El poema “Oí una Mosca zumbar — cuando morí” captura el centro de estas preocupaciones en una tensión entre lo que apenas suena y lo que no deja de resonar, y en donde el zumbido de una mosca interrumpe el tránsito hacia la muerte, desplaza la expectativa de una experiencia trascendental y la sustituye con algo mínimo, molesto, banal. Lo curioso es que, a partir esta metafísica de entrecasa, Dickinson construye una poética donde el vértigo nace del detalle y lo imperceptible se vuelve arquitectura del mundo. Así parece decirlo en estos versos: “A la Abeja no le importa / el pedigrí de la Miel —para ella, un trébol, siempre, / es Aristocracia—”. Dickinson recoge néctar donde otros apenas posarían su mirada. En un siglo que cultivó la retórica del alma y la naturaleza como elevación, ella eligió el borde del alféizar, el roce de un ala, la irrupción de una mosca entre la vida y la muerte.

Bien que los insectos —moscas, arañas, abejas, escarabajos, grillos— no son simplemente criaturas del jardín o metáforas decorativas de la naturaleza: son vectores de extrañeza y revelación. Representan, en todo caso, una forma de pensamiento lateral: irrupciones mínimas que fracturan lo solemne, lo abstracto, lo grandilocuente. Intrusos reveladores de un orden que escapa a lo humano, los insectos no son ni hermosos ni feos: son inevitables, y su zumbido aparece cuando todo lo demás falla. Ahí, entre la entomología y el sobresalto, Dickinson vibra.

Quizá sea el hecho de vislumbrar vida en una forma ajena lo que le permite a la poeta sostener versos como “El Cerebro — tiene pasillos que superan / todo Lugar Material—”, “Soportar nuestra parte de noche” o, más aún, “¡Qué deprimente —ser— alguien!”. El tenor por momentos lúgubre de algunas de sus elucubraciones es inversamente proporcional a un vitalismo nada cándido que recorre muchas de sus composiciones: “Una palabra está muerta, cuando se la pronuncia / dicen algunos — / yo digo que a vivir recién empieza/ ese día”.

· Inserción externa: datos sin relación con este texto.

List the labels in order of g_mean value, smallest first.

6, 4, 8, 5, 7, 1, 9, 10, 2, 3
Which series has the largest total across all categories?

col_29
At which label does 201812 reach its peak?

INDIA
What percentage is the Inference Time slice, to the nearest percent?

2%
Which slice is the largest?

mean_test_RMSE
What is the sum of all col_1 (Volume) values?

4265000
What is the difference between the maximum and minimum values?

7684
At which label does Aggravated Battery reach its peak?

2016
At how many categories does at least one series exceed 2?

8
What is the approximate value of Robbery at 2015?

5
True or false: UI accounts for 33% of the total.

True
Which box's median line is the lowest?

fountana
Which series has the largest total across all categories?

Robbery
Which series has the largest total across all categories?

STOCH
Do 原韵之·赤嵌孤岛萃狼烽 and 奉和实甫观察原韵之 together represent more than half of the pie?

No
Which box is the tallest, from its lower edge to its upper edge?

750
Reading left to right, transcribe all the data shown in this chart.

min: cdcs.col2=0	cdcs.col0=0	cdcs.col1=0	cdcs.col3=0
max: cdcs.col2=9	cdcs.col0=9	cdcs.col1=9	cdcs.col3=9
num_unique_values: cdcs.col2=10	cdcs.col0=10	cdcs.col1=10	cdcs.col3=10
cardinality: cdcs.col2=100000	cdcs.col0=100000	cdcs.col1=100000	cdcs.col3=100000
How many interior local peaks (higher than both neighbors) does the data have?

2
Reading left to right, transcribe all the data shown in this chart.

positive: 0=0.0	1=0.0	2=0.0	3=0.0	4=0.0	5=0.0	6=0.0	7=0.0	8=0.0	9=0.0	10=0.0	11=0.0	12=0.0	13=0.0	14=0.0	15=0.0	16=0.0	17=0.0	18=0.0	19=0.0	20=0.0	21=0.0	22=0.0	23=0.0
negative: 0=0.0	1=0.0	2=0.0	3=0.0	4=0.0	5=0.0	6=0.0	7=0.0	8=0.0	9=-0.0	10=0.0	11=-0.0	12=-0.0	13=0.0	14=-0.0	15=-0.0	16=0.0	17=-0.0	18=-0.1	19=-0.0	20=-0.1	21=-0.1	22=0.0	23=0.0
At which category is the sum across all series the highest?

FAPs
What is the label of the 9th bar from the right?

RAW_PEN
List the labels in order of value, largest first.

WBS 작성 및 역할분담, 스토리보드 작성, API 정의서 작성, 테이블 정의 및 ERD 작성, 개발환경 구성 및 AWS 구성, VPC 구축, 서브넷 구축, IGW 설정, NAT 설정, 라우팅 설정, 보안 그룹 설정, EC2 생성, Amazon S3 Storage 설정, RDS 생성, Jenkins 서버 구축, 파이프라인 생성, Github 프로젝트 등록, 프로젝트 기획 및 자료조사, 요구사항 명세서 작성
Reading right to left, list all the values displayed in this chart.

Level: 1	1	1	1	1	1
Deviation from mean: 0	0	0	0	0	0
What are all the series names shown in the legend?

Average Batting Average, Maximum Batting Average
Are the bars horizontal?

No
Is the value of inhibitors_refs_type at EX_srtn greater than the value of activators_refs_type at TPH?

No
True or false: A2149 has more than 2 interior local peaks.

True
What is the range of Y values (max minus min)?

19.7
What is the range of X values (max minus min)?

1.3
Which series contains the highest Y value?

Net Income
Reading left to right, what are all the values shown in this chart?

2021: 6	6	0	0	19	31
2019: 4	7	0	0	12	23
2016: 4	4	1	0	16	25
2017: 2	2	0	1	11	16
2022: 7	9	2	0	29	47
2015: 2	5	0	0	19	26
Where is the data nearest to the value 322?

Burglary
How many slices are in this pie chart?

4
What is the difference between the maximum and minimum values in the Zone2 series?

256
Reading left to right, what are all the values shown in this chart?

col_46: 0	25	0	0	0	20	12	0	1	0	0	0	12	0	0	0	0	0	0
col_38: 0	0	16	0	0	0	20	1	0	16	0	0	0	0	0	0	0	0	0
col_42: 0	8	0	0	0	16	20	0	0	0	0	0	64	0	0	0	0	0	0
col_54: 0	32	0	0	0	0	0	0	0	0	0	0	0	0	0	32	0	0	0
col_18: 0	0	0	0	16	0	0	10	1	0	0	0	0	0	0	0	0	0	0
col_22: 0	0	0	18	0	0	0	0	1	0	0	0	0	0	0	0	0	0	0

Algunos poemas —sobre todo aquellos donde la brevedad exige una precisión quirúrgica entre ritmo y sentido— resultan algo neutros o planos, como si el intento de claridad desactivara el voltaje lírico del original. Pero lejos de normalizar a Dickinson —como ocurre en muchas versiones en lengua castellana—, los traductores recrean el ritmo quebrado, las mayúsculas arbitrarias y los guiones como cortes respiratorios. La traducción, así, evita el traslado servil para animar un diálogo con una voz que resiste la claridad y se afirma en lo ambiguo, incluso cuando el resultado es áspero o desconcertante.

“El Viento comenzó a mecer el Pasto”, uno de los momentos más alto de la poesía de Dickinson, es un drama en verso del caos como fenómeno íntimo en el que cada elemento de la naturaleza —las hojas, el polvo, el trueno, la garra del relámpago— se agita en las pausas dislocadas de una sintaxis cascada. Y la destrucción casi total que sin embargo deja en pie la casa familiar ¿es una ironía de la suerte, una gracia inmerecida, o la constatación de que ni siquiera el desastre es absoluto?

Pocos han hecho tanto con tan poco (y sin irse de casa). Si Whitman salió a recorrer el país para fundirse con la multitud, Dickinson eligió no salir nunca del poema. Quizá por eso seguimos entrando a esos poemas como quien busca una ventana abierta en una casa cerrada. A veces hay luz. A veces sólo un aire raro. Pero siempre, incluso en el más mínimo de sus textos, algo se desplaza, algo se tuerce levemente. Y por suerte, nunca termina de asentarse.

 

Emily Dickinson, Zumbido, edición bilingüe, selección y traducción de Rodrigo Olavarría, Enrique Winter y Verónica Zondek, preludio de Enrique Winter, Editorial Universidad de Valparaíso, 2023, 242 págs.